Nowadays, a lot of data are generated every day. Let us take for example the daily Internet traffic, the collected weather data in a day or changes in bank shares data. As the data storing capacity grows, the more amount of data and more detailed data is stored. These data can contain important information for the related companies, just like examining shopping tendencies or estimating weather models. To process these data, automatic and effective solutions are needed.
Storing and analyzing the data in relational databases cannot be done effectively with more than a certain big amount of data. That is why other solutions started to spread, which store and examine the data in a different way. Nowadays, the widely adopted solution for analyzing such data sets is provided by using distributed systems.
The Hadoop open-source framework allows processing very large data sets efficiently. The platform’s file system is called HDFS, which stores the data efficiently and the MapReduce technology can process the data in a fast and distributed way.

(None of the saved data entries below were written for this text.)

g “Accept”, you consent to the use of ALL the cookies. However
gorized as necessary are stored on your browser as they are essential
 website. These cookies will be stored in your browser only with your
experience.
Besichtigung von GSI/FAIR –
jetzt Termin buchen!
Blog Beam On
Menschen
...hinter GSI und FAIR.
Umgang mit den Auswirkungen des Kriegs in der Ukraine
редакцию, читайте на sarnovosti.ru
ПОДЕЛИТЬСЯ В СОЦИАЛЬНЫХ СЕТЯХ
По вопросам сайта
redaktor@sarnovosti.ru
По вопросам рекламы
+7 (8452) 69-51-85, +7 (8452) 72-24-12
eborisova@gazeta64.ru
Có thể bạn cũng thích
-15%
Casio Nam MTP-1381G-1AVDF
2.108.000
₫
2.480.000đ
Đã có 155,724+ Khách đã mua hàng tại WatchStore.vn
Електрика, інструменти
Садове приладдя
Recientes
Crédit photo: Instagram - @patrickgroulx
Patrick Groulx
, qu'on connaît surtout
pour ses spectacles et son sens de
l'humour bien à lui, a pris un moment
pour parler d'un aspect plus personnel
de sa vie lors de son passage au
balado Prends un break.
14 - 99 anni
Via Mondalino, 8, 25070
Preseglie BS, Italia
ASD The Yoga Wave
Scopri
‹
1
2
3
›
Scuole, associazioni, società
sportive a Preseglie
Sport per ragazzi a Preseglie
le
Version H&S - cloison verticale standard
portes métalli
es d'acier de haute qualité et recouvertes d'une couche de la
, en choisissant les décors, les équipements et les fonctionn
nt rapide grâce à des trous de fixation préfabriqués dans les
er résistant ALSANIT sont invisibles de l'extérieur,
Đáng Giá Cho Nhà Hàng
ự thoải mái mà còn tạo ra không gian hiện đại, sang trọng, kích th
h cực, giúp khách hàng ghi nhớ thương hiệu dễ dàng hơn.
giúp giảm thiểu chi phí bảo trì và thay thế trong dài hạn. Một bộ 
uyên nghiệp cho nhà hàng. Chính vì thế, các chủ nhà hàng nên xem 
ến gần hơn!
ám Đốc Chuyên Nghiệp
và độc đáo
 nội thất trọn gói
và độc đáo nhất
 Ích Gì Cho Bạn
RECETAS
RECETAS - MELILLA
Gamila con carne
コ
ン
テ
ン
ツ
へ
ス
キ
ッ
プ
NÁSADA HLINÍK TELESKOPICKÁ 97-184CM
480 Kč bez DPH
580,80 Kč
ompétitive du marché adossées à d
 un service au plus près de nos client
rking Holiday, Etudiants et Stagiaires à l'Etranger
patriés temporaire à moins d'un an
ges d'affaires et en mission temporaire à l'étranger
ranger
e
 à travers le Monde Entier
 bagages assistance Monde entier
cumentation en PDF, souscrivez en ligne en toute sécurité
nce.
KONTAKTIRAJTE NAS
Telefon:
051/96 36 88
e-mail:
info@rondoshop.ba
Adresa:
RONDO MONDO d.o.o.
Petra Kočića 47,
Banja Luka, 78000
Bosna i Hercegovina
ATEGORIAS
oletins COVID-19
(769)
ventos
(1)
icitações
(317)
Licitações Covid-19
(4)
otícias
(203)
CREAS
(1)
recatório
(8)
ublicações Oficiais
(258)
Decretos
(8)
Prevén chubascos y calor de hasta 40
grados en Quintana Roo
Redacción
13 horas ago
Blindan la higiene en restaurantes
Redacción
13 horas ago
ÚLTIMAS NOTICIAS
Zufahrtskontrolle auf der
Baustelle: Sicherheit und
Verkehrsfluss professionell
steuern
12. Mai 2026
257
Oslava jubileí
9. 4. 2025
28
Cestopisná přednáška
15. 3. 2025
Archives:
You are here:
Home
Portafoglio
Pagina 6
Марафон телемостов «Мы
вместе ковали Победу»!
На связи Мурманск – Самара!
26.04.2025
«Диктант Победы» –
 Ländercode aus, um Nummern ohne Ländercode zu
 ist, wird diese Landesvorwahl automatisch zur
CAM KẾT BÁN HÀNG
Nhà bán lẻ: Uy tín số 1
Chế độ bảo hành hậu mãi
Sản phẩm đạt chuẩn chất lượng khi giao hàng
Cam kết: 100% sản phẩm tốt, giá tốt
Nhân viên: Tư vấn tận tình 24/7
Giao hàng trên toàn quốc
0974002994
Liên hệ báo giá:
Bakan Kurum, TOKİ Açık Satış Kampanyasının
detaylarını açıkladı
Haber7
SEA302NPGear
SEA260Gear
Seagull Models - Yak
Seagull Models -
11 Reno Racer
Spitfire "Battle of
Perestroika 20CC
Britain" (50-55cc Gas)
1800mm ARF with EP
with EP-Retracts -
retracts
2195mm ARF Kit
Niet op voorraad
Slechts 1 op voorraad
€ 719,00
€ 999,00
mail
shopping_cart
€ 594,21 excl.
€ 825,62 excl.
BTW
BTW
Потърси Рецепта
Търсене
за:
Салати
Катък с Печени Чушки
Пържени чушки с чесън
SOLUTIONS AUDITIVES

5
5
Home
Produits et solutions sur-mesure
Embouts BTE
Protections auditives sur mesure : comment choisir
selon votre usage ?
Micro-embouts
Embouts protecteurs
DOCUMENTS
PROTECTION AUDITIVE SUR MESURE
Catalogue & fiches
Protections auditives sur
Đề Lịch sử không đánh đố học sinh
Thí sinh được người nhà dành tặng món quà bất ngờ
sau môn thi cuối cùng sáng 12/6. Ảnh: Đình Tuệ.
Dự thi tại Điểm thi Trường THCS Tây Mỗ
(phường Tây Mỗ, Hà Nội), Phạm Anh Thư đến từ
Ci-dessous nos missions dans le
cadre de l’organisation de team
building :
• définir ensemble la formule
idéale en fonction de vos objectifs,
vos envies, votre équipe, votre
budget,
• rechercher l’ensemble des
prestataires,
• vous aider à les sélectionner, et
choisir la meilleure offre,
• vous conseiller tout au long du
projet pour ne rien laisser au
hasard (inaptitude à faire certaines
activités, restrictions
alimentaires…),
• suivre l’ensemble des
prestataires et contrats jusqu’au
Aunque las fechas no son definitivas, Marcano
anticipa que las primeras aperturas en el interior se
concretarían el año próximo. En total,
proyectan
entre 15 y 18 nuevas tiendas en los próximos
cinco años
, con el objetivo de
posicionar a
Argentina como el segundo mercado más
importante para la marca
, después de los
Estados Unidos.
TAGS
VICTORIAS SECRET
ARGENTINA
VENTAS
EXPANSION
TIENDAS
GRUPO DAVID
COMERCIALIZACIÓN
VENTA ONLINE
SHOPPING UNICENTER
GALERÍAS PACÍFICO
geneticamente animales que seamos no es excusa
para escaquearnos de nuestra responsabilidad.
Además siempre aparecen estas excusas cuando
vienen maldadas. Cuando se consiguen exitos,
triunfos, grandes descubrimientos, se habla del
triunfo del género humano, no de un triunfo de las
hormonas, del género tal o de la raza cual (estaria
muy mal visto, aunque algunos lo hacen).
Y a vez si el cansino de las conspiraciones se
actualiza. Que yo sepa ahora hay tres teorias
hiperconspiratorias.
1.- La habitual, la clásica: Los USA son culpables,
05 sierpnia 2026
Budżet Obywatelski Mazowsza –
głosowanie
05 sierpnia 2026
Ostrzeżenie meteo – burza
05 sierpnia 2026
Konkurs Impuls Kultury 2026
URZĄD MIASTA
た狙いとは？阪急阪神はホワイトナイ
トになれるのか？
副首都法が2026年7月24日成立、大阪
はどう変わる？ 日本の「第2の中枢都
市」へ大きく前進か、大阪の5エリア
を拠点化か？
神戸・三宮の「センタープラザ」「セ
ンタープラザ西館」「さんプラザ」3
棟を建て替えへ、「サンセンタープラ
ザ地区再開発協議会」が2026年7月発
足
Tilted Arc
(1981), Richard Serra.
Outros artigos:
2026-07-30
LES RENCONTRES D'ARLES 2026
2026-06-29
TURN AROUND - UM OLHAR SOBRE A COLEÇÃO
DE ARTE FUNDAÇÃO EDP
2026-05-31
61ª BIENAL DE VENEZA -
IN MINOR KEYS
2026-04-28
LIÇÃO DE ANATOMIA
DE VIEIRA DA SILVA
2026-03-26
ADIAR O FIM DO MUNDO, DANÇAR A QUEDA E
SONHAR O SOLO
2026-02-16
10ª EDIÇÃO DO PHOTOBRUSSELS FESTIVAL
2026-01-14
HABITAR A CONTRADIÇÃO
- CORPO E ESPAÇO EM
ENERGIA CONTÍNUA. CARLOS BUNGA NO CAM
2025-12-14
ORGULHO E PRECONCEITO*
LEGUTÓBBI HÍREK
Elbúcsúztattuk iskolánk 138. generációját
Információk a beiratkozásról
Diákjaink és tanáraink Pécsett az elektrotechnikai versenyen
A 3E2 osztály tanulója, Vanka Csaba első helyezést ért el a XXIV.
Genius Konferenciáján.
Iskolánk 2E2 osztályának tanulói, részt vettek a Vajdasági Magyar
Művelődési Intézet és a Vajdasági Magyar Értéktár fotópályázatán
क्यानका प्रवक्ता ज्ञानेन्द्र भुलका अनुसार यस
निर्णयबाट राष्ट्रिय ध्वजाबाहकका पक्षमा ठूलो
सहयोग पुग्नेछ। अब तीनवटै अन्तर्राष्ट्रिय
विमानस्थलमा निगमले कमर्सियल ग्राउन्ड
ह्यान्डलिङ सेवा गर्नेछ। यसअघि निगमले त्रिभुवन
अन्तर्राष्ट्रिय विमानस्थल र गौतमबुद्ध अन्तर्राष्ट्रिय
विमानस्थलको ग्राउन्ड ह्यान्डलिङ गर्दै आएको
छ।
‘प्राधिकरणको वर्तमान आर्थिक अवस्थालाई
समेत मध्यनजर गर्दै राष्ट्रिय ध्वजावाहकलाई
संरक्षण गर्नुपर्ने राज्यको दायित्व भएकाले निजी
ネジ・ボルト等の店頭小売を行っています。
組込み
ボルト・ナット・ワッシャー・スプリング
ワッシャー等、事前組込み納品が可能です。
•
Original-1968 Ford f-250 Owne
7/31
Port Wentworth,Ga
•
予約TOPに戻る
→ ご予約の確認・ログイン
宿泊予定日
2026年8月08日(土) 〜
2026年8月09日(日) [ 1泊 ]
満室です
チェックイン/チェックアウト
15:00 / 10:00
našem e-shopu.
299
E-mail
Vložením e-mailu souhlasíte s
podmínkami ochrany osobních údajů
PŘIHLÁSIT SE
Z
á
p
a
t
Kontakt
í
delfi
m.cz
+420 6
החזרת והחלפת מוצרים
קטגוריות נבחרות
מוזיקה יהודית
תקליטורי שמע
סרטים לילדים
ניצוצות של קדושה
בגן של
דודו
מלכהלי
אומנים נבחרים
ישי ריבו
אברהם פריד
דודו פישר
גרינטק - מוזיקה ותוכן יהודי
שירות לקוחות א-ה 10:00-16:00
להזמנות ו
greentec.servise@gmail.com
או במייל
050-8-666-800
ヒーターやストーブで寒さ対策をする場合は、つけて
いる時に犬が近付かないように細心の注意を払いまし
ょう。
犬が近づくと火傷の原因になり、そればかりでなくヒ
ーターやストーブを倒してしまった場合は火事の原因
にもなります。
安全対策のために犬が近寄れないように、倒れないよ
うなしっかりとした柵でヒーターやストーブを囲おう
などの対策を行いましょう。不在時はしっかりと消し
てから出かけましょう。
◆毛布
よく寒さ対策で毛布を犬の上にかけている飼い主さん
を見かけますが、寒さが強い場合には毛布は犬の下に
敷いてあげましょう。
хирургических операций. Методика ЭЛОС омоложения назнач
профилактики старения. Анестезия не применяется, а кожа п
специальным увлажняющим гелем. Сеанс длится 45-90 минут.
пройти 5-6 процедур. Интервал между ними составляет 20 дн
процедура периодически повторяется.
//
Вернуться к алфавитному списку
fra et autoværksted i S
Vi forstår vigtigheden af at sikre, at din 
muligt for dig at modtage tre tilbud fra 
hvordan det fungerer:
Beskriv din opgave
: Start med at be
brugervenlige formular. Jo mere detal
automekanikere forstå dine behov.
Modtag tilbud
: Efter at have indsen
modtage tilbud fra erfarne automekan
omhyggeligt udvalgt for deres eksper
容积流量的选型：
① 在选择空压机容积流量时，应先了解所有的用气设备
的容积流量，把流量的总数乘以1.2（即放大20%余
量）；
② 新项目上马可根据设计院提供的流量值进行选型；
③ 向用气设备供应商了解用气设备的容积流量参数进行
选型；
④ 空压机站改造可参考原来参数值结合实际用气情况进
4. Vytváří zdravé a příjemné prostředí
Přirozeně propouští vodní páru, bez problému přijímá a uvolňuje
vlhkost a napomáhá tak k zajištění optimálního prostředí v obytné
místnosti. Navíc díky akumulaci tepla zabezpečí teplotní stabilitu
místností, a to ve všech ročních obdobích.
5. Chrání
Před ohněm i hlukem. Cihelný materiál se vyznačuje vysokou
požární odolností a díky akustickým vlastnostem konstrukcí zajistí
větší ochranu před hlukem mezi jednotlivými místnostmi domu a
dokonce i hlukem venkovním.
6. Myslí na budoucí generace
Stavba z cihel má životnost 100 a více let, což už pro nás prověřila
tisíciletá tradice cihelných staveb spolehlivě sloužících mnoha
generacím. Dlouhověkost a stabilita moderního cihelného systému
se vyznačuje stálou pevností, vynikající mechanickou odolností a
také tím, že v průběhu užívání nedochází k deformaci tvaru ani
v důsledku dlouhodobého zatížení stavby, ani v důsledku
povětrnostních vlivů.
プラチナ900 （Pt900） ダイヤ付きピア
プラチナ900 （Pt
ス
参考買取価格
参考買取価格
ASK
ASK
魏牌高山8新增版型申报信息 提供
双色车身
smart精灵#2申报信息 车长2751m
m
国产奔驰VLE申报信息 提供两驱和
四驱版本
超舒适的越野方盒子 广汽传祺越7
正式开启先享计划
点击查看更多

The Hadoop platform and the MapReduce programming model is going to be introduced in my paper. During my work, a data set, which has been analyzed by a variety of technologies, except the MapReduce technology, is going to be processed. The data set is going to be processed using Hadoop environment, so a new technology is going to be used to analyze the same data set. The effectiveness of certain data-processing algorithms is going to be examined while changing the size of the input data. Scaling rules are going to be analyzed between these by using appropriate metrics and their performance is going to be compared for the corresponding algorithms. Besides these, a possible optimalization is going to be tested, which is compressing the input data, and the results are going to be examined.